| REQUIRED WORK |
Transcribe nothing except the lines below that run from the one with "index mcp: (104, 120)" to the one with "pinky tip: (1319, 957)", ends included, and do not copy any picture.

(Collected data)
# # # # # # #

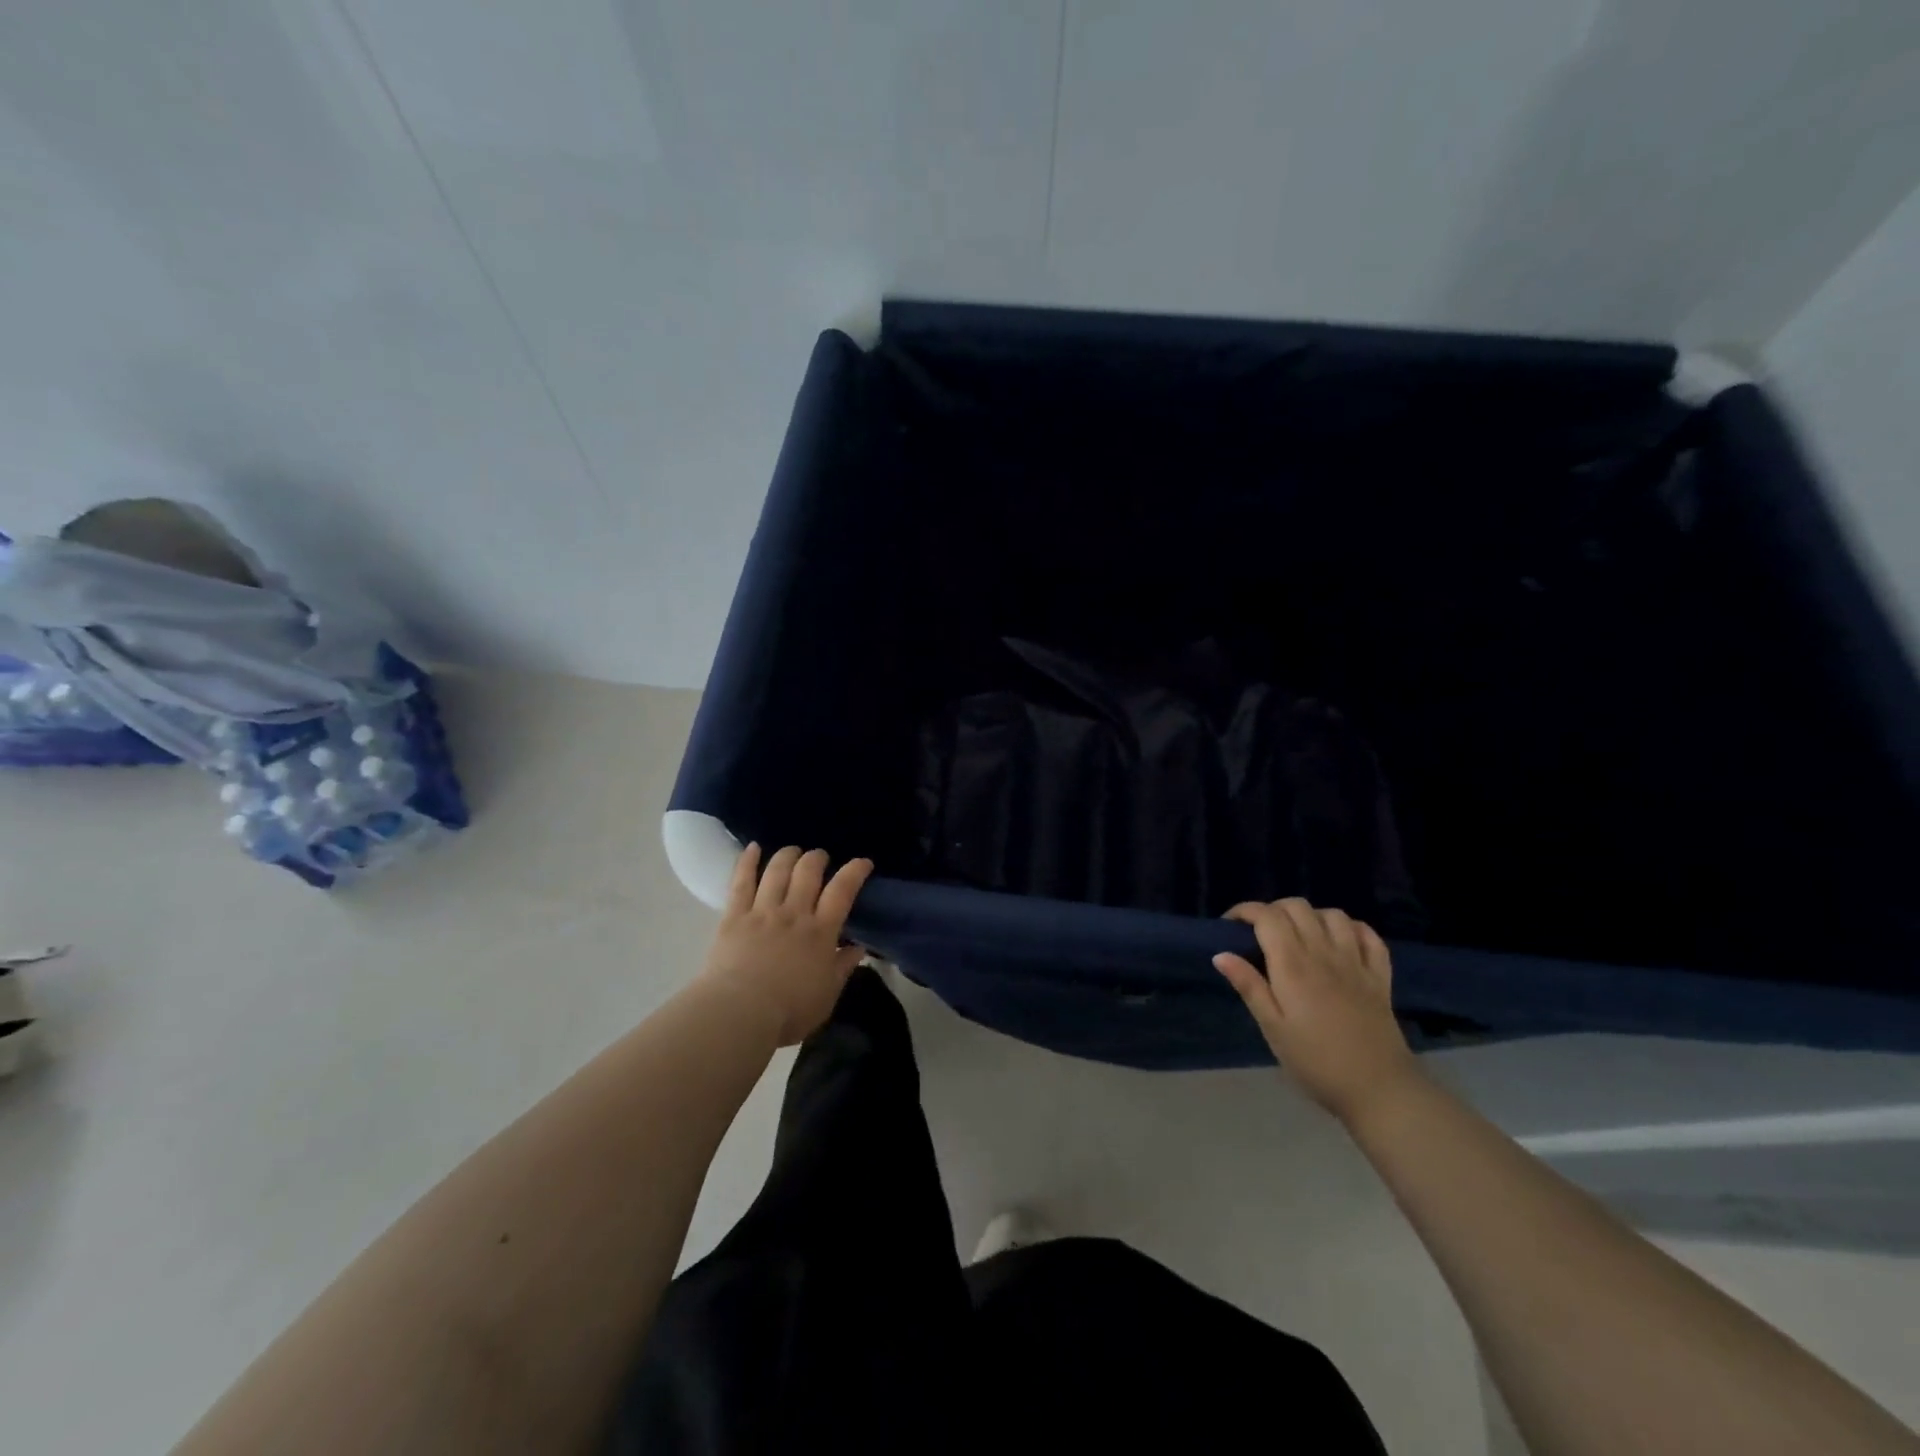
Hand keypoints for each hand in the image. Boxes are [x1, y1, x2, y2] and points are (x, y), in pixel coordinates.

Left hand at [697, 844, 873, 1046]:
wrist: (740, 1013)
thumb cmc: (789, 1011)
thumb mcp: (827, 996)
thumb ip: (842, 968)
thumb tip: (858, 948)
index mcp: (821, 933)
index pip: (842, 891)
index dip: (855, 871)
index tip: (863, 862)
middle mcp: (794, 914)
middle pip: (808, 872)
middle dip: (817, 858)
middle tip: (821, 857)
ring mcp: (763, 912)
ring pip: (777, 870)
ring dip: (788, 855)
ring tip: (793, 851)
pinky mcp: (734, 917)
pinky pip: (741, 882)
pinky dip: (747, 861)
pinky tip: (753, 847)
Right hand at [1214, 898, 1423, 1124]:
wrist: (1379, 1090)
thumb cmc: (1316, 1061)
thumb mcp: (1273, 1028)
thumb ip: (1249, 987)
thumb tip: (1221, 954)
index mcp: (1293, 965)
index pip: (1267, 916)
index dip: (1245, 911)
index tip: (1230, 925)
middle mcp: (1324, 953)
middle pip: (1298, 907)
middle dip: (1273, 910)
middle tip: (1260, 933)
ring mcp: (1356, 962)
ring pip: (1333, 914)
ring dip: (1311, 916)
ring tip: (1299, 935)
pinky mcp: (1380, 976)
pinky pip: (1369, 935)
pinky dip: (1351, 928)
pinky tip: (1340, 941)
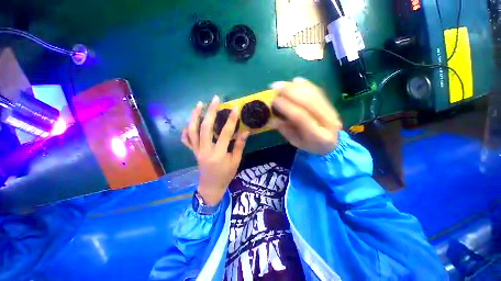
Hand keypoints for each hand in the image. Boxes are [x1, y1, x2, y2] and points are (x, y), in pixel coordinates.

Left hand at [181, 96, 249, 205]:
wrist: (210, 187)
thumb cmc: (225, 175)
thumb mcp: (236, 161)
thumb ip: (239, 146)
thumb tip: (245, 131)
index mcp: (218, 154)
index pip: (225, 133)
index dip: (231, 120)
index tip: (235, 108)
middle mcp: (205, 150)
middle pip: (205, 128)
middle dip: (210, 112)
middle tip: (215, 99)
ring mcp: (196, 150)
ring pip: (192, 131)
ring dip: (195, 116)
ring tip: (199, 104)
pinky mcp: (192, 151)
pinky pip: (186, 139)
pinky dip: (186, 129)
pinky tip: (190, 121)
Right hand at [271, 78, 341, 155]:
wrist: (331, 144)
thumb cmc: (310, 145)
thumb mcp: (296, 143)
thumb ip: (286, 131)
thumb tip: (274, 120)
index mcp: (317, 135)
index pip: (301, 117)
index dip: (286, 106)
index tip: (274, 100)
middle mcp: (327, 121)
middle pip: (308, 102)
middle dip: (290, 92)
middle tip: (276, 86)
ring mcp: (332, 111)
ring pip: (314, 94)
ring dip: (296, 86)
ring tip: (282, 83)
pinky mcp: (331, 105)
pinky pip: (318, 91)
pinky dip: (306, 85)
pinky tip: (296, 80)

# # # # # # #

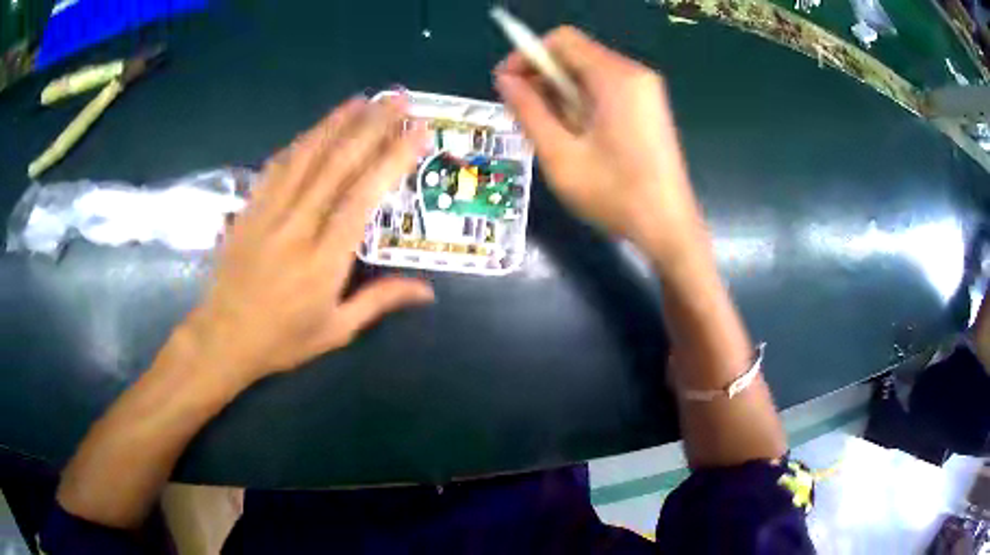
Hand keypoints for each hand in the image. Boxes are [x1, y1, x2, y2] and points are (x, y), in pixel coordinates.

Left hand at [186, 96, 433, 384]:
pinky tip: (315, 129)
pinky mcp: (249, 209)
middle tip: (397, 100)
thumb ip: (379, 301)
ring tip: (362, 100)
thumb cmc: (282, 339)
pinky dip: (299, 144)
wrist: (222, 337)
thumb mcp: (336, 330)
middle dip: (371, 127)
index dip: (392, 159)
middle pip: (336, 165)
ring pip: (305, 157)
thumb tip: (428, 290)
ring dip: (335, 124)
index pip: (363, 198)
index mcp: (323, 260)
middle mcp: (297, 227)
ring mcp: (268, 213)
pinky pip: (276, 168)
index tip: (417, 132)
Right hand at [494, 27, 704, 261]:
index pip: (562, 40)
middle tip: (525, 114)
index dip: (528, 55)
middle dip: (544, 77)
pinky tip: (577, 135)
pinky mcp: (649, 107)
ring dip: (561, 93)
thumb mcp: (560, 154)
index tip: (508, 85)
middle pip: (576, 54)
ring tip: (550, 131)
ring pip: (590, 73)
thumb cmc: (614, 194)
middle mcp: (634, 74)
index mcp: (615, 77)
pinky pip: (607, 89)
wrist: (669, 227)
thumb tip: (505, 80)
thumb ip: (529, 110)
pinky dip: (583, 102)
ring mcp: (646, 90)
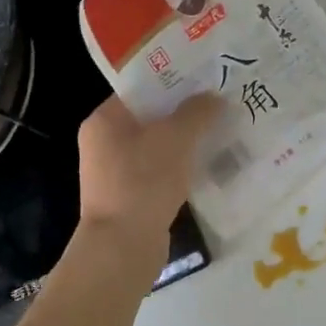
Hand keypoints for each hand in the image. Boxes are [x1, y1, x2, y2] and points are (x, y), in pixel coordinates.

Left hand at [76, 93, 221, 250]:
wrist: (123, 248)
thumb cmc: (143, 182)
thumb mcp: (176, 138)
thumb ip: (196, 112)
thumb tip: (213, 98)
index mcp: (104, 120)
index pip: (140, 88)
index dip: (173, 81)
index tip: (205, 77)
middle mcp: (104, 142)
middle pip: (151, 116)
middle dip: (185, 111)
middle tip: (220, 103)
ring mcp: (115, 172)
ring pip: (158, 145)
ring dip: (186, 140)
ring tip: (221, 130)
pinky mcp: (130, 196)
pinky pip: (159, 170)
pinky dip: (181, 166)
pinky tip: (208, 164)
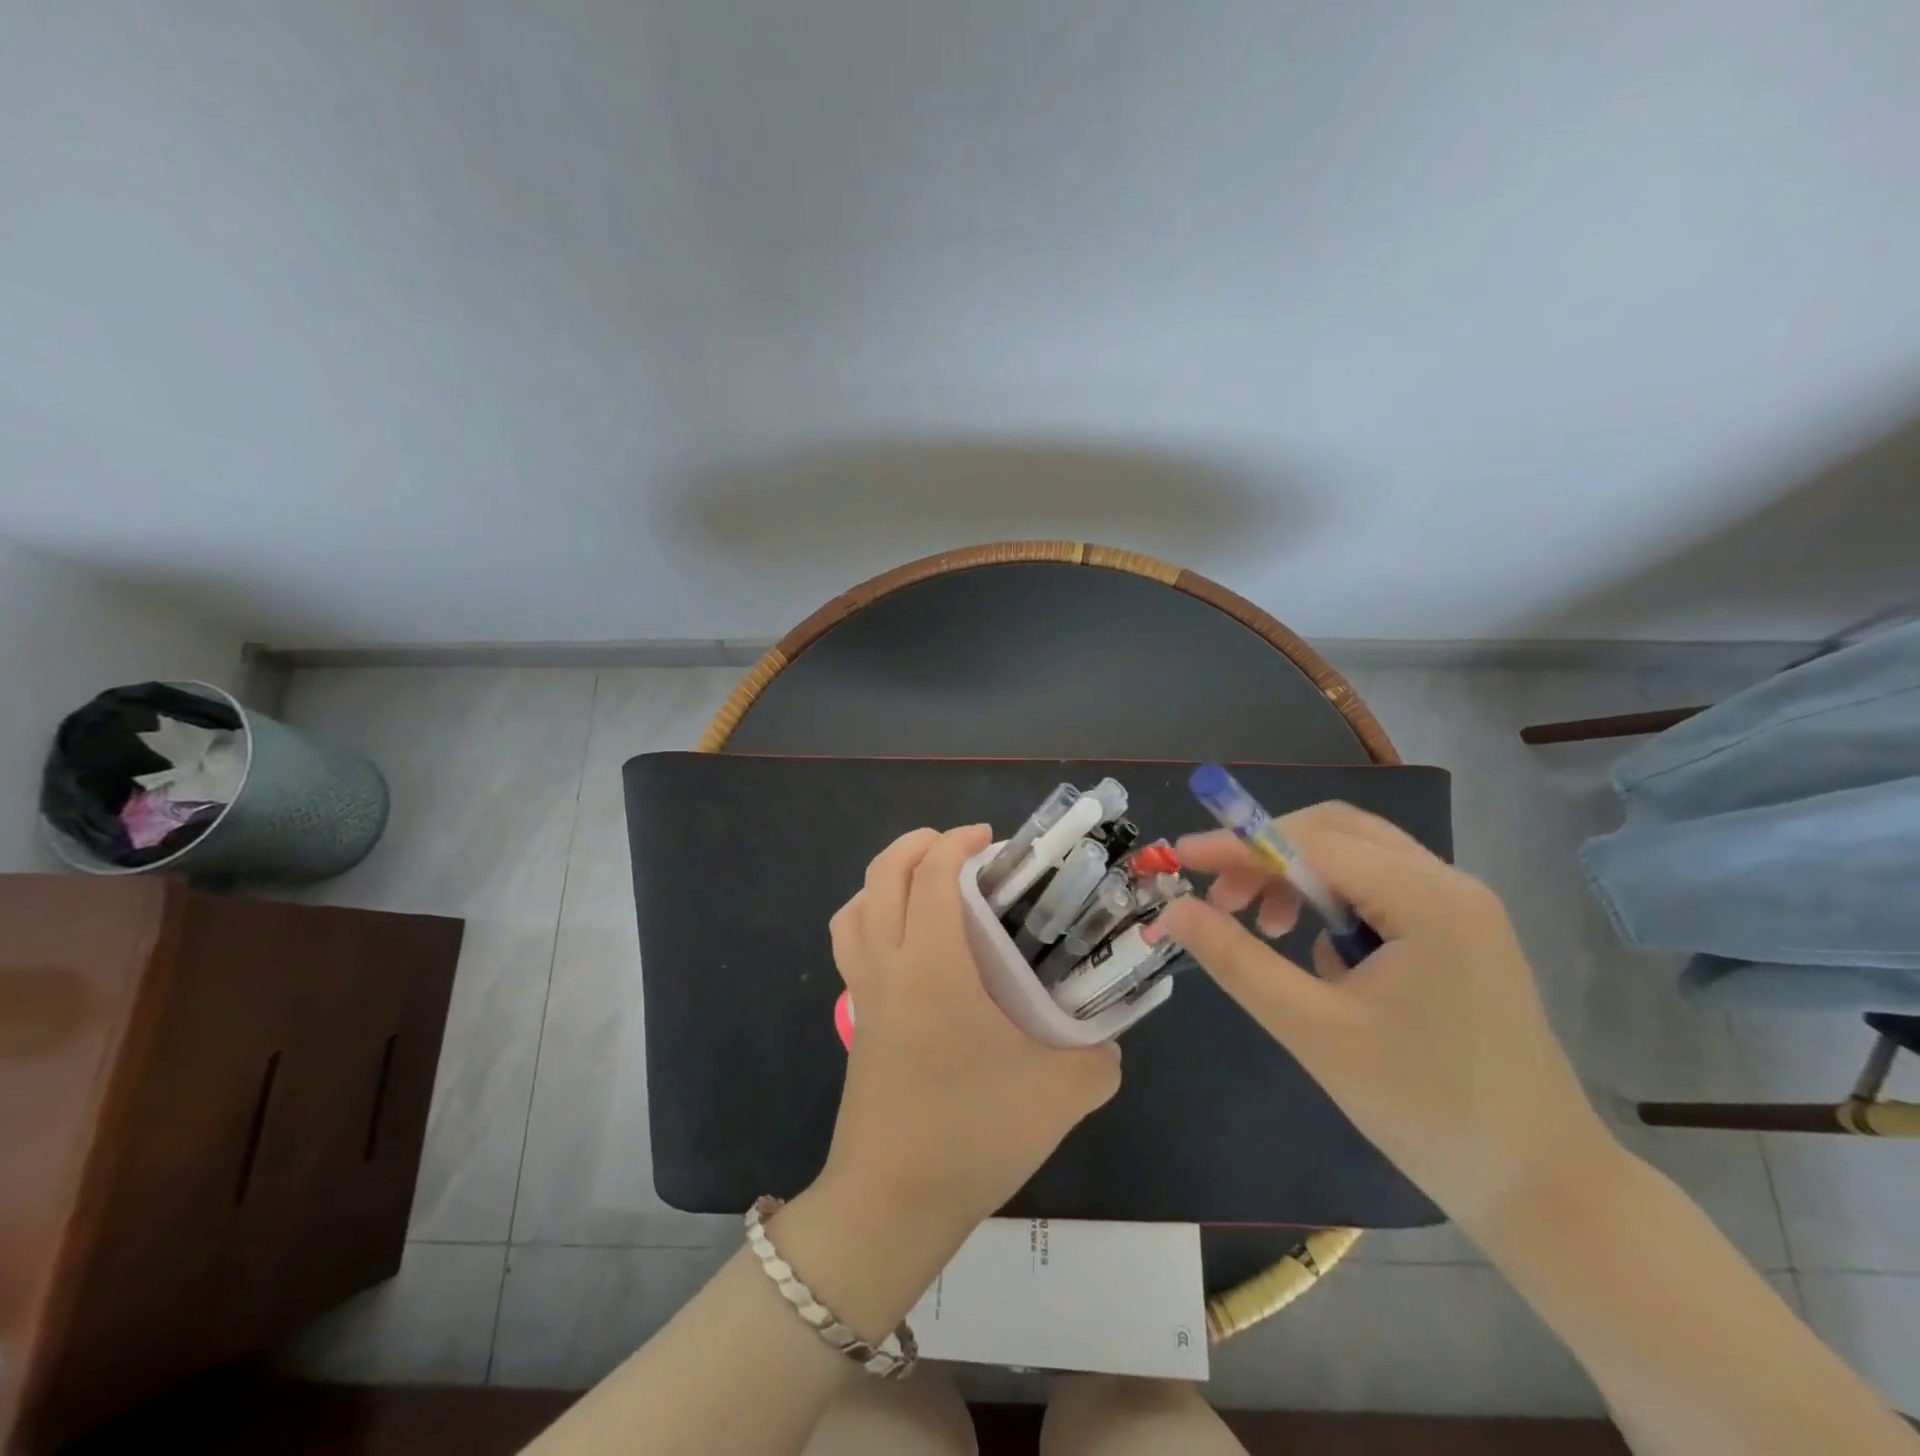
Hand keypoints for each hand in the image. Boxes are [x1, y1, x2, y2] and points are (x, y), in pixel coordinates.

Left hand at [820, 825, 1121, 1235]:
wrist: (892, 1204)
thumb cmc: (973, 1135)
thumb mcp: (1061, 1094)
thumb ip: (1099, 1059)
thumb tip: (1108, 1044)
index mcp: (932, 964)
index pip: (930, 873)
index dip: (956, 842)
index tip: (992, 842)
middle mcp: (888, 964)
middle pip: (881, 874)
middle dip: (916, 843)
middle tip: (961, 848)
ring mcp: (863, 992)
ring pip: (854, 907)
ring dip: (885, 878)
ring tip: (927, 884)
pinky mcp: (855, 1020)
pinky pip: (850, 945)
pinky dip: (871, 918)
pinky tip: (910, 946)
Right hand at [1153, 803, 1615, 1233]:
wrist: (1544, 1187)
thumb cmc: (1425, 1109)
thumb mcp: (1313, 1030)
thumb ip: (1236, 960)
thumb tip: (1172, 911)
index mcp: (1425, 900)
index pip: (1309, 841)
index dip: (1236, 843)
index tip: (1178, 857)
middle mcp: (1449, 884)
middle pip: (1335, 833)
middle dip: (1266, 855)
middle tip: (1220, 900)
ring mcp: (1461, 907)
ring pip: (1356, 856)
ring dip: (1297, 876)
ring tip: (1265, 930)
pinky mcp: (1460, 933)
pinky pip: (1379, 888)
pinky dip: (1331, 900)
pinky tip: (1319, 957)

# # # # # # #

| COMPLETED TASK |
index mcp: (104, 120)
index pip: (140, 88)
index dip: (173, 81)
index tip: (205, 77)
middle mcp: (104, 142)
middle pip: (151, 116)
middle dip: (185, 111)
middle tip: (220, 103)
ring mcp: (115, 172)
ring pip: (158, 145)
ring dip: (186, 140)
ring tip: (221, 130)
pinky mcp: (130, 196)
pinky pip: (159, 170)
pinky dip: (181, 166)
pinky tip: (208, 164)
Hand keypoints for each hand in the image. Boxes are [x1, y1, x2, y2] and points are (x, y), in pixel coordinates.

Left hand at [820, 825, 1121, 1235]:
wrist: (892, 1204)
thumb cmc: (973, 1135)
thumb mcp: (1061, 1094)
thumb ip: (1099, 1059)
thumb tip: (1108, 1044)
index mcp: (932, 964)
index pip: (930, 873)
index dip: (956, 842)
index tip: (992, 842)
middle mcp: (888, 964)
middle pip: (881, 874)
middle dip: (916, 843)
middle tip: (961, 848)
ring mcp: (863, 992)
ring pip: (854, 907)
ring dip: (885, 878)
ring tip: (927, 884)
pinky mcp: (855, 1020)
pinky pip: (850, 945)
pinky dip: (871, 918)
pinky tip: (910, 946)
Right hand at [1153, 803, 1615, 1233]:
wrist: (1544, 1187)
thumb cmc: (1425, 1109)
thumb mcp: (1313, 1030)
thumb ip: (1236, 960)
thumb tip: (1172, 911)
index mcp: (1425, 900)
index pip: (1309, 841)
index dip: (1236, 843)
index tip: (1178, 857)
middle mcp: (1449, 884)
middle pip: (1335, 833)
middle dip: (1266, 855)
middle tip: (1220, 900)
ring mcp: (1461, 907)
ring pip: (1356, 856)
ring dip: (1297, 876)
ring tip: (1265, 930)
pinky mcp: (1460, 933)
pinky pip: (1379, 888)
pinky dip: (1331, 900)
pinky tip: (1319, 957)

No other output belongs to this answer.